I wonder whether sometimes we go about things in the wrong way. We want to see very clearly and have the right outcomes and plans mapped out before we dare take any step ahead.
And so we spend a lot of time in making sure that we do all the right things: we hold planning days, we hold surveys, we talk endlessly about whether this or that is the right way ahead, we allow the past to intrude into our deliberations and hold onto aspects of the past that should be left behind.
We say things like, ‘We don’t have the money.’ or ‘We don’t have the people.’ or ‘What happens if we fail?’
Now I would be the first to say that we need to do our homework. We need to deliberate – to pray and to consider where God might be calling us.
But then, I believe, we actually have to be prepared to take steps of faith – not knowing whether they will actually lead us to the place we intend, but trusting that God will lead and guide us.
Quite often, I believe, we have to be prepared to step out in faith knowing very little about where we might end up. For some of us that’s a scary thought.
Abraham was told by God to ‘go from his well-known country to a land he would be shown’. How scary would that have been?
Whenever I go on holiday, I mull over maps, I read about places, I determine some of the places where I will be staying.
When I plan holidays, I’m generally not following some call of God to go to a place I know nothing about. On the one hand, I determine where I might go – what countries I will visit and what I might like to see, but, on the other hand, I leave a large number of days in my time away where I don’t book accommodation – because I’m not certain what town or village I might end up in. Some of you would find this scary as well. Well, I guess it is in a way, but it’s also exciting and opens up lots of possibilities.
As well as being scary, stepping out and knowing little about where we are going, can seem to be madness.
So many of us need to know: ‘how much it will cost’, ‘how long will it take’, ‘what difficulties we might encounter and how we might overcome or prevent these’, and so on.
So many of us think it’s madness to not have things fully planned.
For many of us, stepping out not knowing where we are going brings up all sorts of problems, not least of which is the difficulty we have with one another about deciding which turn, or road, we should be taking.
Have you ever been in a car with three or four people travelling to somewhere you’ve never been? Even with a map or GPS, people’s worst natures can be revealed. You come to a place where there are three or four options and everyone in the car has a different opinion as to which way you should go. From my experience, things can often become quite heated.
It’s much the same in our church.
We all have different opinions as to which is the best way to go.
We all think we know what is the right way.
And, so often, if we don’t get our way we are inclined to mutter something like, ‘well … that’s not what I would have done.’

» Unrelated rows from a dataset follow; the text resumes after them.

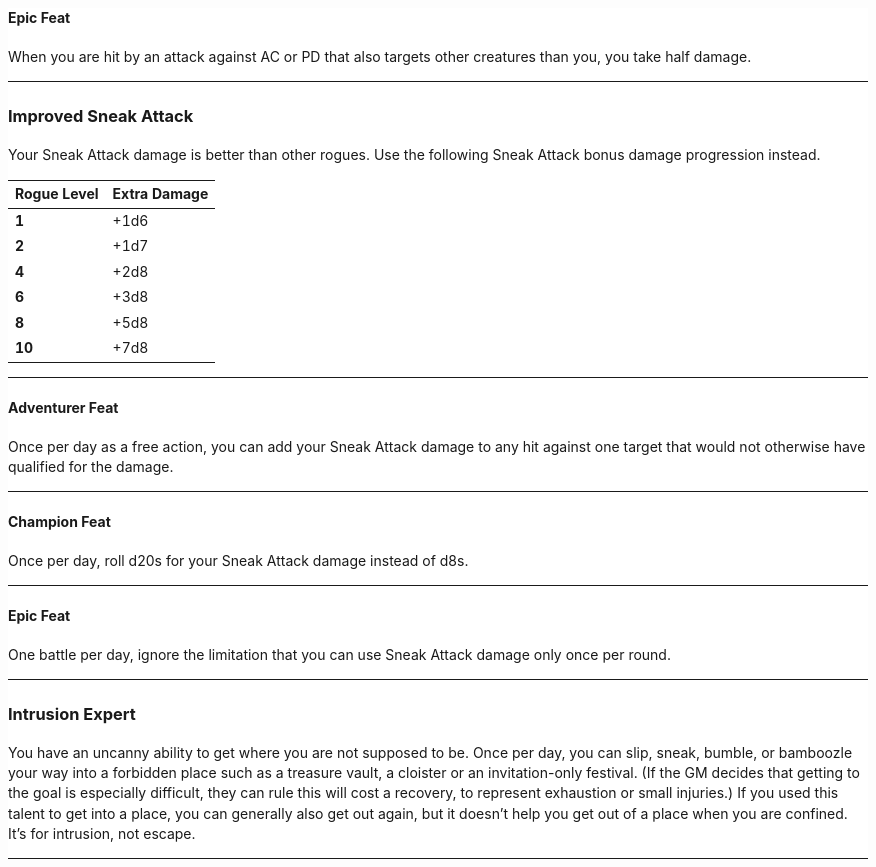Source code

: 
#### Epic Feat

When you are hit by an attack against AC or PD that also targets other creatures than you, you take half damage.

---

### Improved Sneak Attack

Your Sneak Attack damage is better than other rogues. Use the following Sneak Attack bonus damage progression instead.

| **Rogue Level** | **Extra Damage** |
| --- | --- |
| **1** | +1d6 |
| **2** | +1d7 |
| **4** | +2d8 |
| **6** | +3d8 |
| **8** | +5d8 |
| **10** | +7d8 |

---

#### Adventurer Feat

Once per day as a free action, you can add your Sneak Attack damage to any hit against one target that would not otherwise have qualified for the damage.

---

#### Champion Feat

Once per day, roll d20s for your Sneak Attack damage instead of d8s.

---

#### Epic Feat

One battle per day, ignore the limitation that you can use Sneak Attack damage only once per round.

---

### Intrusion Expert

You have an uncanny ability to get where you are not supposed to be. Once per day, you can slip, sneak, bumble, or bamboozle your way into a forbidden place such as a treasure vault, a cloister or an invitation-only festival. (If the GM decides that getting to the goal is especially difficult, they can rule this will cost a recovery, to represent exhaustion or small injuries.) If you used this talent to get into a place, you can generally also get out again, but it doesn’t help you get out of a place when you are confined. It’s for intrusion, not escape.

---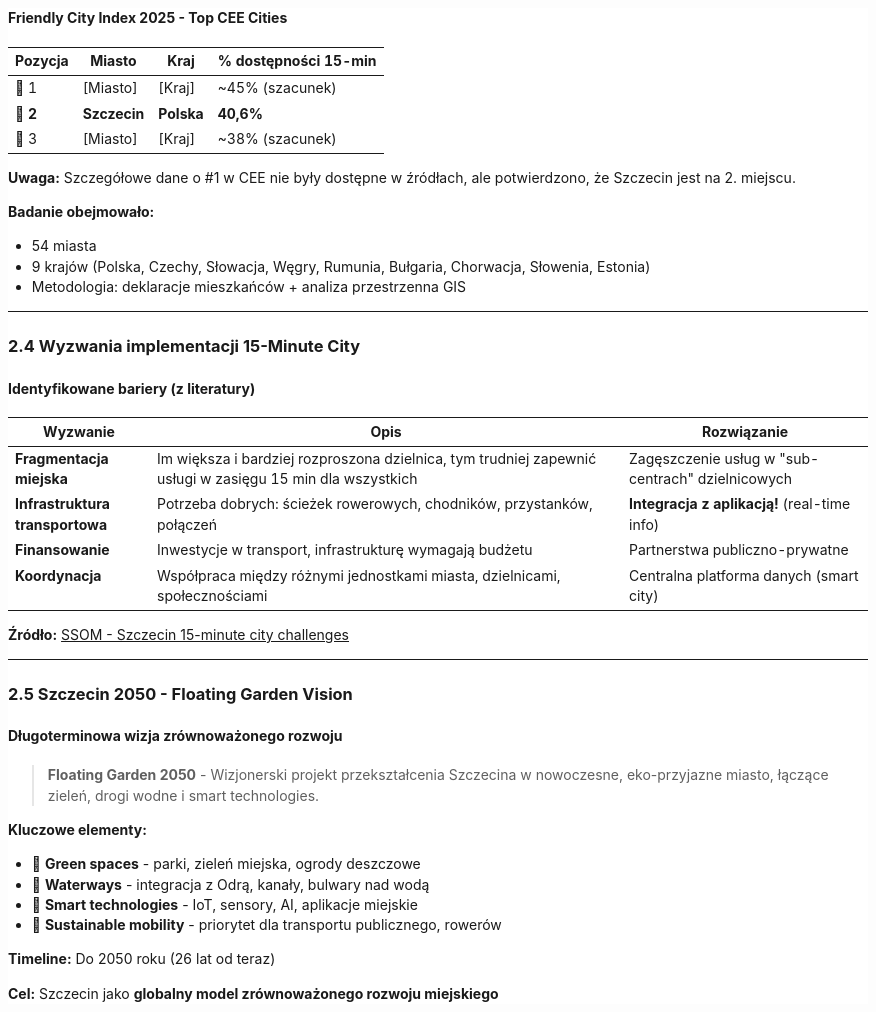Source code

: #### Friendly City Index 2025 - Top CEE Cities

| Pozycja | Miasto | Kraj | % dostępności 15-min |
|---------|--------|------|----------------------|
| 🥇 1 | [Miasto] | [Kraj] | ~45% (szacunek) |
| 🥈 **2** | **Szczecin** | **Polska** | **40,6%** |
| 🥉 3 | [Miasto] | [Kraj] | ~38% (szacunek) |

**Uwaga:** Szczegółowe dane o #1 w CEE nie były dostępne w źródłach, ale potwierdzono, że Szczecin jest na 2. miejscu.

**Badanie obejmowało:**
- 54 miasta
- 9 krajów (Polska, Czechy, Słowacja, Węgry, Rumunia, Bułgaria, Chorwacja, Słowenia, Estonia)
- Metodologia: deklaracje mieszkańców + analiza przestrzenna GIS

---

### 2.4 Wyzwania implementacji 15-Minute City

#### Identyfikowane bariery (z literatury)

| Wyzwanie | Opis | Rozwiązanie |
|----------|------|-------------|
| **Fragmentacja miejska** | Im większa i bardziej rozproszona dzielnica, tym trudniej zapewnić usługi w zasięgu 15 min dla wszystkich | Zagęszczenie usług w "sub-centrach" dzielnicowych |
| **Infrastruktura transportowa** | Potrzeba dobrych: ścieżek rowerowych, chodników, przystanków, połączeń | **Integracja z aplikacją!** (real-time info) |
| **Finansowanie** | Inwestycje w transport, infrastrukturę wymagają budżetu | Partnerstwa publiczno-prywatne |
| **Koordynacja** | Współpraca między różnymi jednostkami miasta, dzielnicami, społecznościami | Centralna platforma danych (smart city) |

**Źródło:** [SSOM - Szczecin 15-minute city challenges](https://som.szczecin.pl/2025/09/23/szczecin-liderem-w-polsce-w-dazeniu-do-miasta-15-minutowego/)

---

### 2.5 Szczecin 2050 - Floating Garden Vision

#### Długoterminowa wizja zrównoważonego rozwoju

> **Floating Garden 2050** - Wizjonerski projekt przekształcenia Szczecina w nowoczesne, eko-przyjazne miasto, łączące zieleń, drogi wodne i smart technologies.

**Kluczowe elementy:**
- 🌿 **Green spaces** - parki, zieleń miejska, ogrody deszczowe
- 🌊 **Waterways** - integracja z Odrą, kanały, bulwary nad wodą
- 🤖 **Smart technologies** - IoT, sensory, AI, aplikacje miejskie
- 🚊 **Sustainable mobility** - priorytet dla transportu publicznego, rowerów

**Timeline:** Do 2050 roku (26 lat od teraz)

**Cel:** Szczecin jako **globalny model zrównoważonego rozwoju miejskiego**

So often, if the way taken turns out to be wrong, then we are very prepared to say, ‘I told you so.’
Or perhaps the outcome of our differences of opinion means that we actually don’t even start the journey, preferring instead to stay in the safe world we know.
Faith: Moving in the direction of the realization of those things that are presently beyond demonstration.
Only God knows where this church will be in ten years time. But …. I believe you can know that if you are prepared to step out in faith moving in the direction of the realization of those things that cannot presently be demonstrated, then things will happen. Exciting possibilities will be opened up – maybe things beyond your wildest dreams. Maybe things that, God forbid, might not perpetuate the church as you know it.
In this context, faith is the belief that God’s hopes and dreams for the bringing in of God’s reign, will be realized through us – perhaps even despite us.